_Exercise objective_:
Among the lines below, restate word for word only those from the line with "right back paw: (1293, 630)" through the line with "left back paw: (1551, 798)", with both end lines kept.

_Data for the task_:
· · · · ·

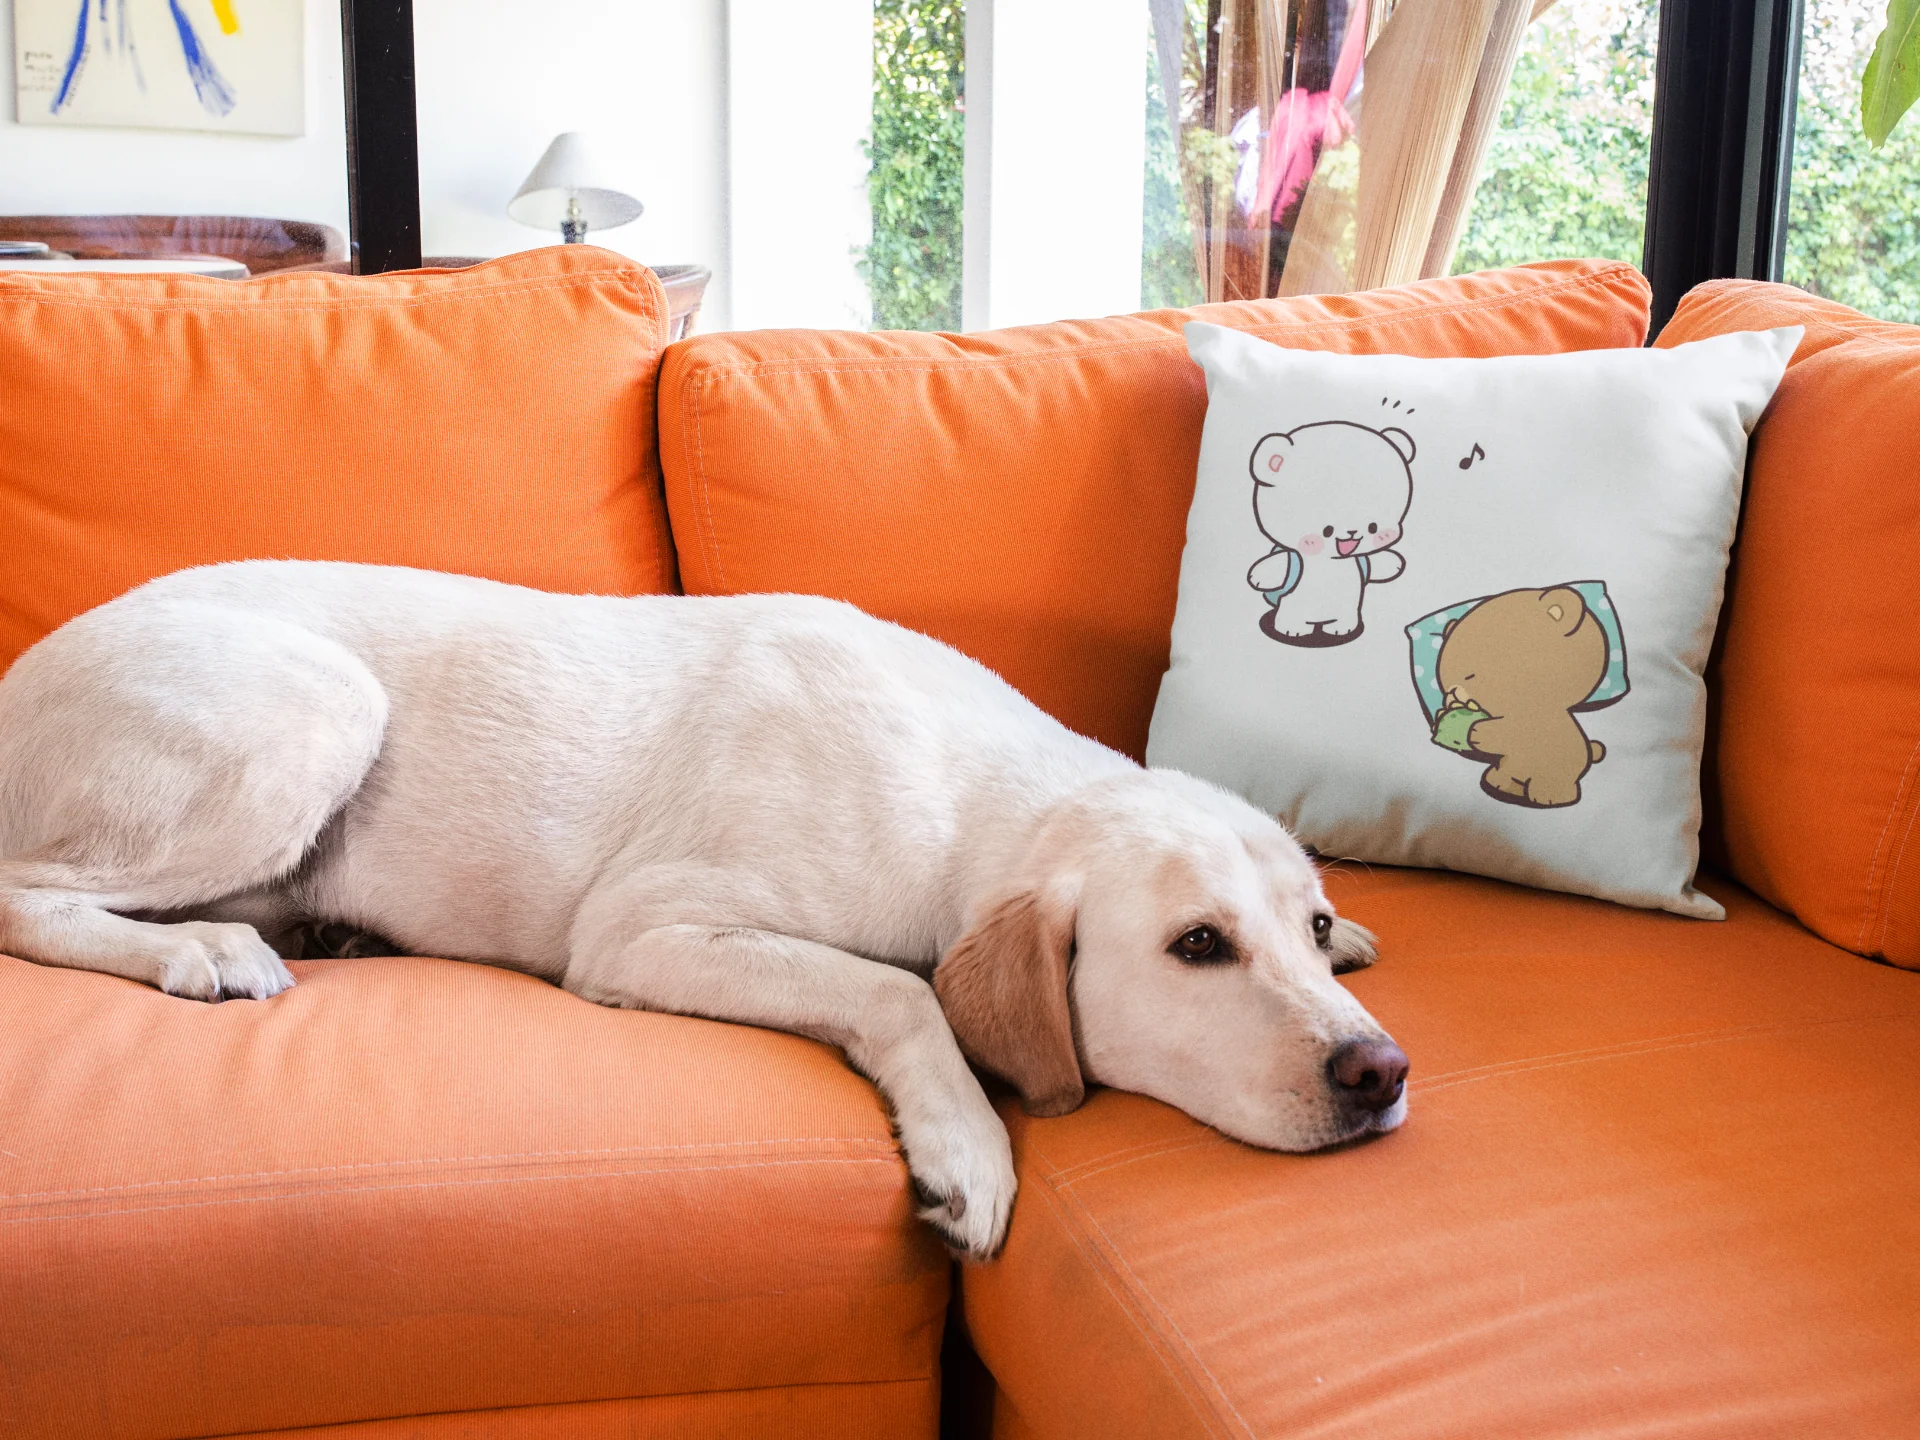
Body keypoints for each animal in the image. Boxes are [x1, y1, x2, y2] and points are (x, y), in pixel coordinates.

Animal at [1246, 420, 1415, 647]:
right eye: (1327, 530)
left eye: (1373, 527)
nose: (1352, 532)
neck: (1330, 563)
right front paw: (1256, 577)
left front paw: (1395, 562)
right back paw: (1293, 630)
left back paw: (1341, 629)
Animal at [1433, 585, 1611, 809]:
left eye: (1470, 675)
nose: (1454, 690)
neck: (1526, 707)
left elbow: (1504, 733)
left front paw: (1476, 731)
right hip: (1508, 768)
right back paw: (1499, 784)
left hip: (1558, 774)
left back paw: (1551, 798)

· · · · ·

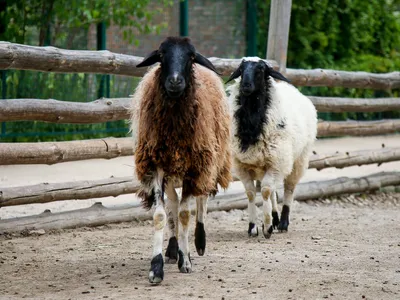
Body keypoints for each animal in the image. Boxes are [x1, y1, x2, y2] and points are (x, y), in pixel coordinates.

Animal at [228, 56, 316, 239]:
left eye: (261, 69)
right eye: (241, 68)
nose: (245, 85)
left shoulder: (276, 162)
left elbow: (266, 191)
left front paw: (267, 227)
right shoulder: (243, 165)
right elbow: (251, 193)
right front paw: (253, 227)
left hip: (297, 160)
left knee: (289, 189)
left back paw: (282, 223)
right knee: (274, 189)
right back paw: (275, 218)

· · · · ·

_Finished exercise_:
right back paw: (1293, 630)
left back paw: (1341, 629)
Animal at [1433, 585, 1611, 809]:
left eye: (1470, 675)
nose: (1454, 690)
neck: (1526, 707)
left elbow: (1504, 733)
left front paw: (1476, 731)
right hip: (1508, 768)
right back paw: (1499, 784)
left hip: (1558, 774)
left back paw: (1551, 798)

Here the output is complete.